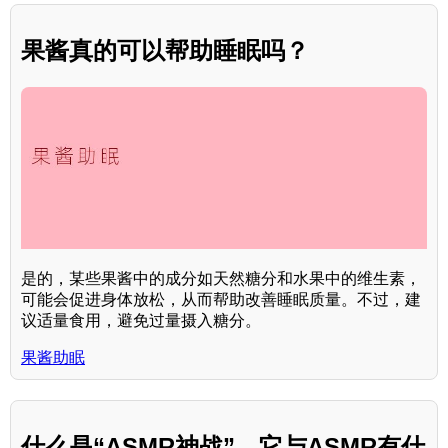
果酱真的可以帮助睡眠吗？
是的，某些果酱中的成分如天然糖分和水果中的维生素，
可能会促进身体放松，从而帮助改善睡眠质量。不过，建
议适量食用，避免过量摄入糖分。
果酱助眠
什么是“ASMR神战”，它与ASMR有什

^^^^^^^^^^^^^^^^

Task description ▸ Would you transcribe all of the data exactly, omitting any pictures?

Answer section ▸
果酱真的可以帮助睡眠吗？
是的，某些果酱中的成分如天然糖分和水果中的维生素，
可能会促进身体放松，从而帮助改善睡眠质量。不过，建
议适量食用，避免过量摄入糖分。
果酱助眠
什么是“ASMR神战”，它与ASMR有什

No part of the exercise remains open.